Vendors like Adtran and Alcatel-Lucent are shrinking their equipment to lower installation costs
Vendors are working on products to lower the cost of building copper-based broadband with bandwidth up to 100M bps, and are at the same time getting ready to increase speeds even further.
The death of copper and the ascent of fiber has long been discussed. However, the cost of rolling out fiber is too high for many operators that instead want to upgrade their existing copper networks. The technology that lets them do that and still offer competitive speeds is VDSL2 with vectoring, which was a hot topic at this week’s Broadband World Forum conference in Amsterdam.
Vectoring improves VDSL (Very-high-bit-rate DSL) performance by removing crosstalk interference. It works by continuously analyzing the noise conditions on copper lines, and then creates a new, antinoise signal to cancel it out, much like noise-cancelling headphones. In Amsterdam, discussions centered on cutting the cost of installing vectoring, with products from the likes of equipment manufacturers Adtran and Alcatel-Lucent as well as chip maker Broadcom.
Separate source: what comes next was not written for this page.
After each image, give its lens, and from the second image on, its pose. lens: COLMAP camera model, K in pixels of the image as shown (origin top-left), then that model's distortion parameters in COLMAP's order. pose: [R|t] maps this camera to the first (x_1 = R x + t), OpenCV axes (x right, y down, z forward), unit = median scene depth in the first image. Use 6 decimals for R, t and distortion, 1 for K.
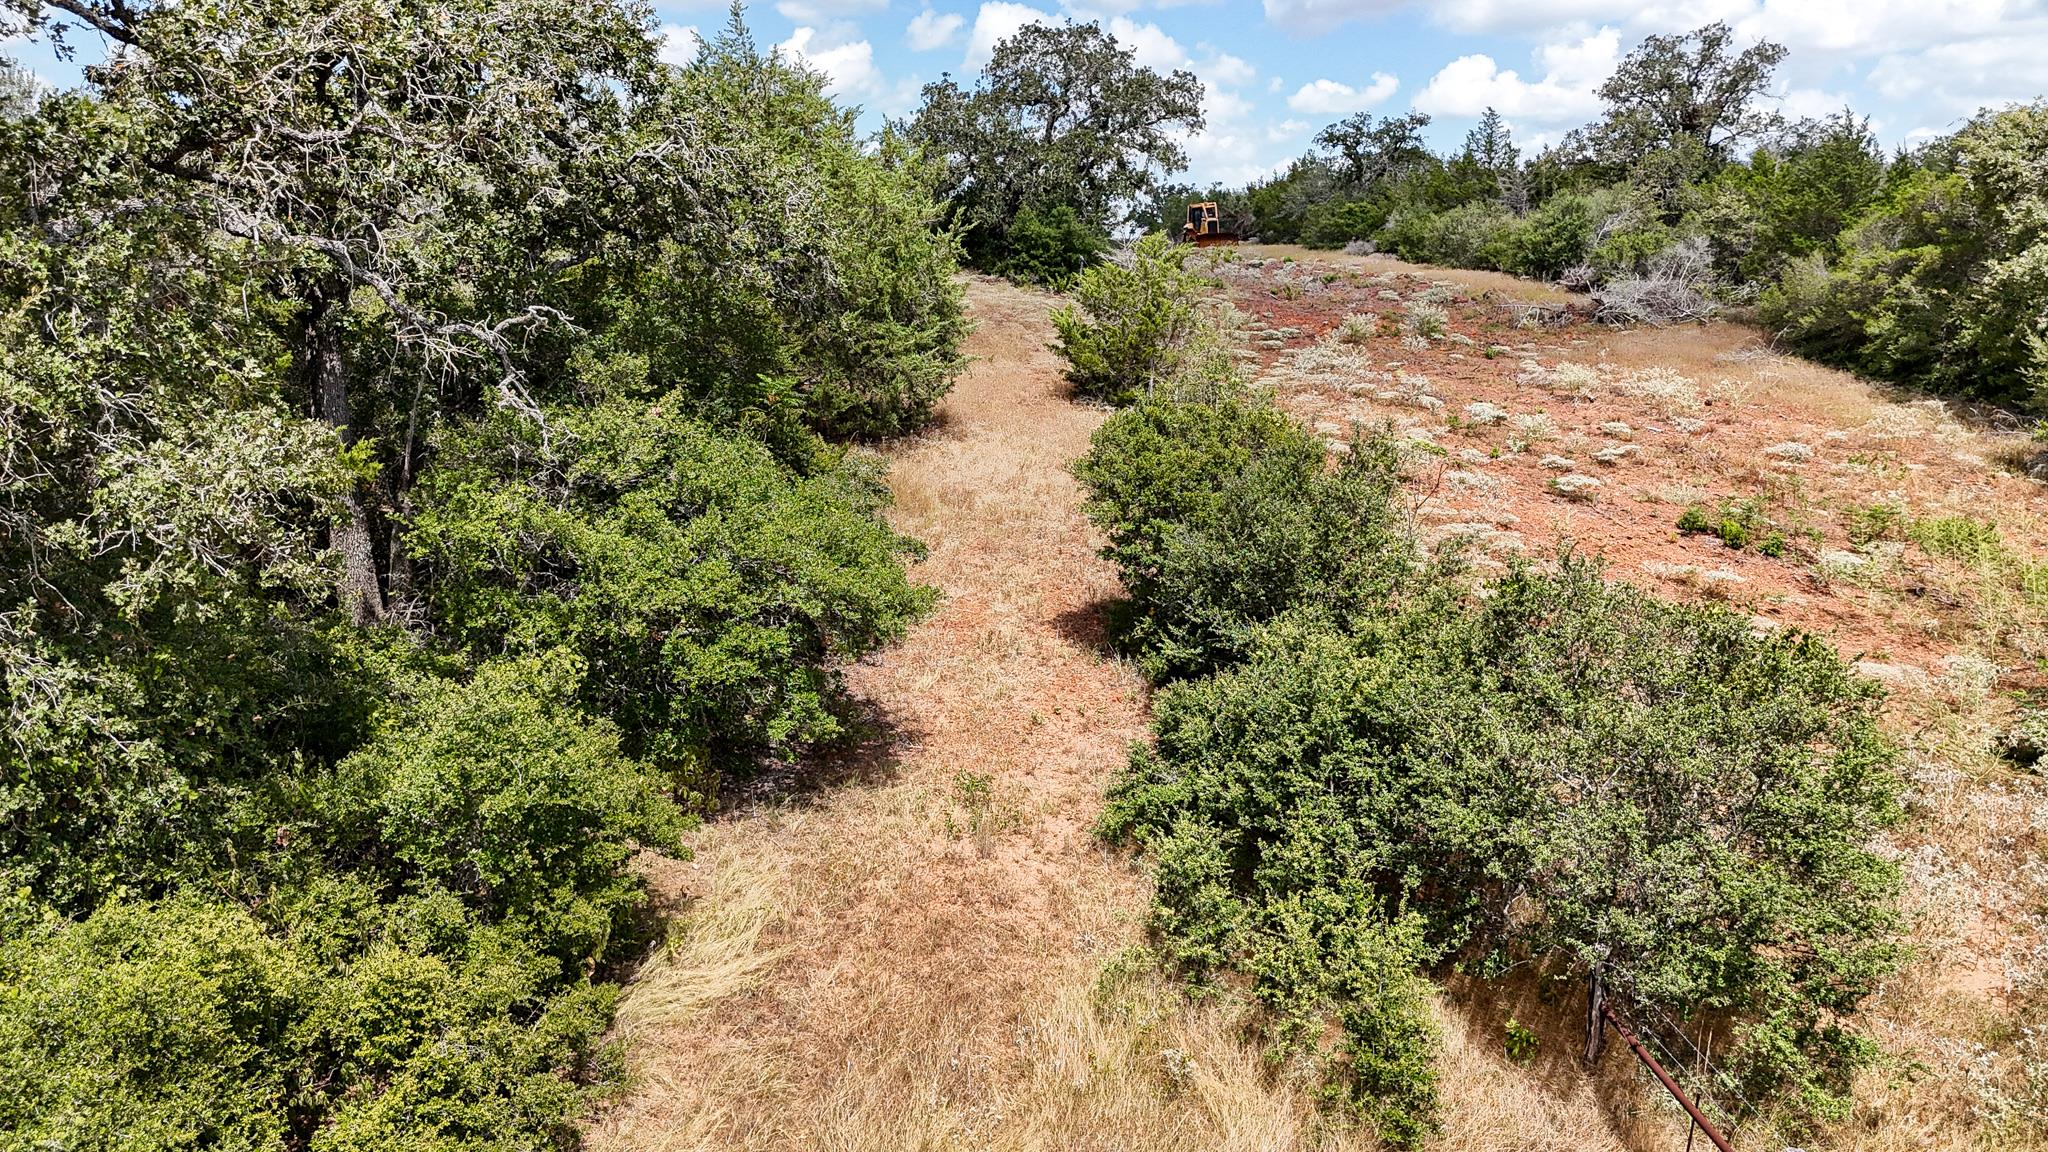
lens RADIAL K [[1532.0, 0, 1038.3], [0, 1532.0, 576.4], [0, 0, 1]] dist [0.112604, -0.134012]
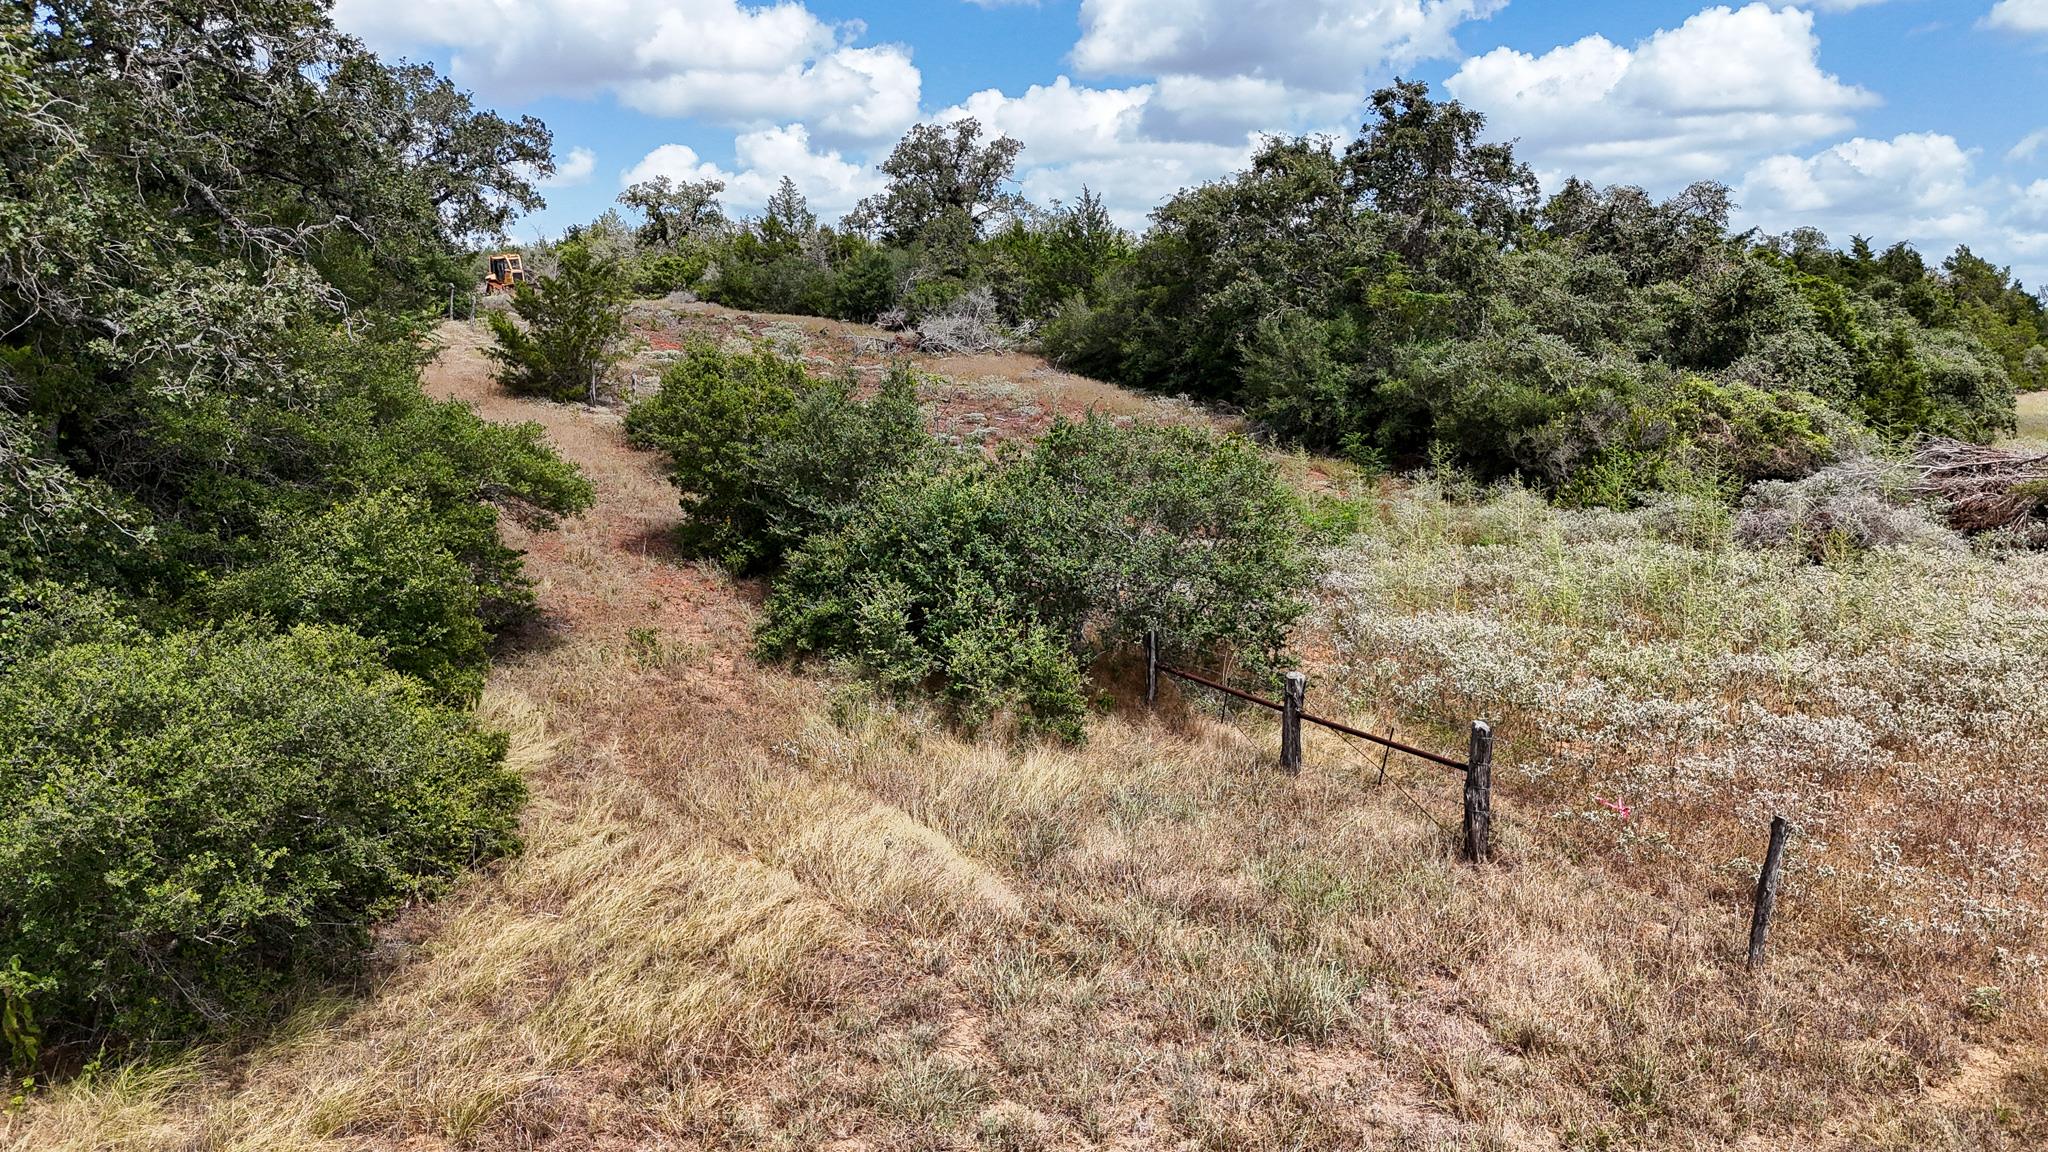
lens RADIAL K [[1532.0, 0, 1038.3], [0, 1532.0, 576.4], [0, 0, 1]] dist [0.112604, -0.134012]
pose [[0.887955, -0.065541, 0.455237, -0.104383], [0.088432, 0.995656, -0.029144, 0.048684], [-0.451349, 0.066136, 0.889893, -0.083702]]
“There is pressure on margins all the way up the supply chain in broadband. One thing commonly expressed [at the conference] was that ISPs have in a way made their own bed in terms of getting consumers used to cheap broadband,” said Oliver Johnson, CEO at market research company Point Topic, who attended the conference.
To drive their own costs down, operators are putting pressure on vendors to make equipment more cost effective. Both Adtran and Alcatel-Lucent are making network equipment smaller in order to give operators more flexibility when building their VDSL networks, and in the process lower deployment costs. Alcatel-Lucent’s new Micro-nodes are, in addition, also waterproof and fireproof. At Broadband World Forum, Adtran also demonstrated the use of vectoring on a larger scale than was previously possible.
“What we are seeing is people figuring out what they have to do and to an extent how do it, which is why we are seeing these announcements,” Johnson said.
But even if vectoring is a significant technical achievement, vendors and operators can’t afford to rest on their laurels. Consumer demand for broadband is really taking off, according to Johnson, as consumers choose subscriptions that provide more than 100M bps, the practical limit for VDS 2 with vectoring. The technology that is intended to come to the rescue for providers who want to offer speeds in excess of 100M bps is G.fast, which was also much talked about at Broadband World Forum.
G.fast promises up to 1G bps over existing copper telephone wires, but only over distances up to about 100 meters. The technology is now being designed to work at distances up to 250 meters, and it looks like ITU will have a full set of standards by early next year, according to Johnson.
BT is one of the operators that are currently testing the technology. It is working with Huawei on an early-stage technical trial. The goal is to evaluate G.fast’s performance outside a lab environment, it said on Monday.
Last week, the European Commission announced that every European Union household can now get a basic broadband connection, which was the first of three milestones for broadband coverage it has set.
The other two are that all households should by 2020 have access to at least 30M bps and half of all households should be able to get 100M bps or higher. VDSL will be key to reaching those goals, and it will cover 73 percent of European homes by 2020, while Docsis 3 cable will reach 45 percent and fiber only 16 percent, according to Point Topic.